I remember a day when a mediocre release of a game book sold 3000-5000 copies, with healthy restock orders. Now, a successful release might sell 1000, if you are lucky, selling through the rest of your 3000 unit print run in three years – many companies print far less. Not only is the industry shrinking, but people don’t have to pay for their gaming books any more if they don’t want to. Unfortunately, unlike the music industry, we are not made of money. It costs a surprisingly large amount of money to develop a well-written and attractive gaming book and the return is not so hot. Without those extra sales, the traditional model of core plus regular supplementation isn’t really viable.
– Matthew Grau, Wildfire LLC
Now, here’s the thing: D&D, Eclipse Phase, Pathfinder and FATE have all released their rules on the internet, either OGL (Open Gaming License) or through a SRD (System Reference Document). These systems largely make RPG piracy minor as everything can be found online, although it does still take place. When you buy the book, you’re usually buying background information, the “fluff”, from these companies. Also, many folks resort to illegal PDFs when they’re unable to source old material – which is why Wizards have likely re-released their 1st edition publications. Although I wonder if any of the artists and contributors to those works will receive any royalties?
As such, I ‘d considered the best way to prevent piracy of the Mandragora: Ashes of Freedom RPG. In short, I’m not: instead, I’ll make use of it. As I’ll be using FATE, which is already OGL, there’s very little that won’t already be out there, either as part of the OGL for FATE or material that I’ll make available on the site. Copies of the rules may crop up on the ‘net, but this could help as a sort of viral marketing, especially if they are quick-start rules.
At one point Wizards of the Coast had their old adventures in PDF form, free to download. Then they dropped it and sold them online. Then they stopped making them available, citing piracy, which only made their products pirated more. Unfortunately the business model of having one form of product for sale just doesn’t work any more: when Wizards dropped their PDF sales, they made a serious mistake in my view.

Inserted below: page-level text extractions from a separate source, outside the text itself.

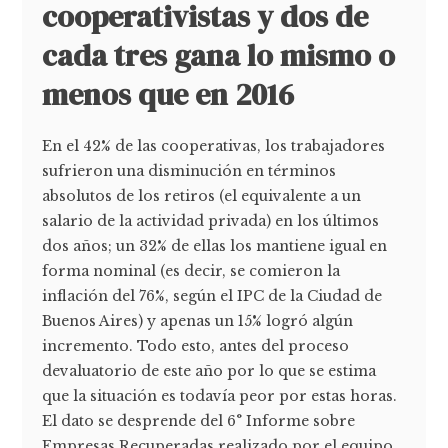
cooperativistas y dos de
cada tres gana lo mismo o
menos que en 2016
En el 42% de las cooperativas, los trabajadores
sufrieron una disminución en términos
absolutos de los retiros (el equivalente a un
salario de la actividad privada) en los últimos
dos años; un 32% de ellas los mantiene igual en
forma nominal (es decir, se comieron la
inflación del 76%, según el IPC de la Ciudad de
Buenos Aires) y apenas un 15% logró algún
incremento. Todo esto, antes del proceso
devaluatorio de este año por lo que se estima
que la situación es todavía peor por estas horas.
El dato se desprende del 6° Informe sobre
Empresas Recuperadas realizado por el equipo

Simply put: if there’s no reason to pirate your work, why bother? Although I have a few rulebooks in PDF, they’re no substitute for a hard copy version during play! With that in mind, the solution to RPG piracy is pretty clear: make your rules, or any antiquated or dead product, available online. Anyone that then pirates your work is clearly doing something illegal – so you can rain down whatever kind of legal hell if you want.
Unfortunately, RPG Piracy is here to stay, legislation or not. Until the internet becomes a police state – hopefully never – piracy will exist. If you’re a publisher, use it to your advantage.